## [PROVIDED INFORMATION]
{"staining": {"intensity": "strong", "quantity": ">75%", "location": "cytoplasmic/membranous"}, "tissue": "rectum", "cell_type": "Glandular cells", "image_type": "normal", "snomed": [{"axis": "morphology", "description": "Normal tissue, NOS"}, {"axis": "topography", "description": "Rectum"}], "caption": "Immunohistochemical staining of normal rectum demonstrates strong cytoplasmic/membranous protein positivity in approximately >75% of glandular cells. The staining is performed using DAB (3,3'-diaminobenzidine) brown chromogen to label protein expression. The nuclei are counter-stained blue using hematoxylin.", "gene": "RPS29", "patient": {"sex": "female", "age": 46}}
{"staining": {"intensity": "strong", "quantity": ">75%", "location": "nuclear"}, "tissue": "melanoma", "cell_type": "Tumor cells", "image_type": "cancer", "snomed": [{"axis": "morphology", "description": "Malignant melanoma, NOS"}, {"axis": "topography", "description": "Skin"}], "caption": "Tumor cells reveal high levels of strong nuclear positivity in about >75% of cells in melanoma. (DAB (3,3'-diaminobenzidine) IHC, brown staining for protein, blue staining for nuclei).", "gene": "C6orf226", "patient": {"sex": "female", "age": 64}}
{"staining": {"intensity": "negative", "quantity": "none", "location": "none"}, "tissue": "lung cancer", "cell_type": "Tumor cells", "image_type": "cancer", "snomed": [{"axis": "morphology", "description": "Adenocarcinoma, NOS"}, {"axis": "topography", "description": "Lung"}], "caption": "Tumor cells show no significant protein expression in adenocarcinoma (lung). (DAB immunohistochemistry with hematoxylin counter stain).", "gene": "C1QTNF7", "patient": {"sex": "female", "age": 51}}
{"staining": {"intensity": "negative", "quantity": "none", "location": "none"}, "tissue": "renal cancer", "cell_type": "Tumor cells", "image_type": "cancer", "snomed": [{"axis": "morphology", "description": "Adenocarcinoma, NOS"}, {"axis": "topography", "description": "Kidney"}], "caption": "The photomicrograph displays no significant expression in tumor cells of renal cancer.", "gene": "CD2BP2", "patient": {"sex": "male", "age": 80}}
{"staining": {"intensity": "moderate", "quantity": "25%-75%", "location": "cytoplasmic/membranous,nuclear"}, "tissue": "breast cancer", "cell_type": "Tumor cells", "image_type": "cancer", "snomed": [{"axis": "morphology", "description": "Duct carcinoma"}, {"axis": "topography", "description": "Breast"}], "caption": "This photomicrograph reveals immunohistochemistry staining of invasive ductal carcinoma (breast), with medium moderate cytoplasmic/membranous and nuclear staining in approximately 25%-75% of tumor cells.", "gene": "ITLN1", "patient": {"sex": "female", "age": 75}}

## [PROBLEM STATEMENT]
From the line that contains "photomicrograph displays no" down to the last line of the material above, copy every line word for word, both ends included.

## [OUTPUT BELOW]
{"staining": {"intensity": "negative", "quantity": "none", "location": "none"}, "tissue": "renal cancer", "cell_type": "Tumor cells", "image_type": "cancer", "snomed": [{"axis": "morphology", "description": "Adenocarcinoma, NOS"}, {"axis": "topography", "description": "Kidney"}], "caption": "The photomicrograph displays no significant expression in tumor cells of renal cancer.", "gene": "CD2BP2", "patient": {"sex": "male", "age": 80}}
{"staining": {"intensity": "moderate", "quantity": "25%-75%", "location": "cytoplasmic/membranous,nuclear"}, "tissue": "breast cancer", "cell_type": "Tumor cells", "image_type": "cancer", "snomed": [{"axis": "morphology", "description": "Duct carcinoma"}, {"axis": "topography", "description": "Breast"}], "caption": "This photomicrograph reveals immunohistochemistry staining of invasive ductal carcinoma (breast), with medium moderate cytoplasmic/membranous and nuclear staining in approximately 25%-75% of tumor cells.", "gene": "ITLN1", "patient": {"sex": "female", "age": 75}}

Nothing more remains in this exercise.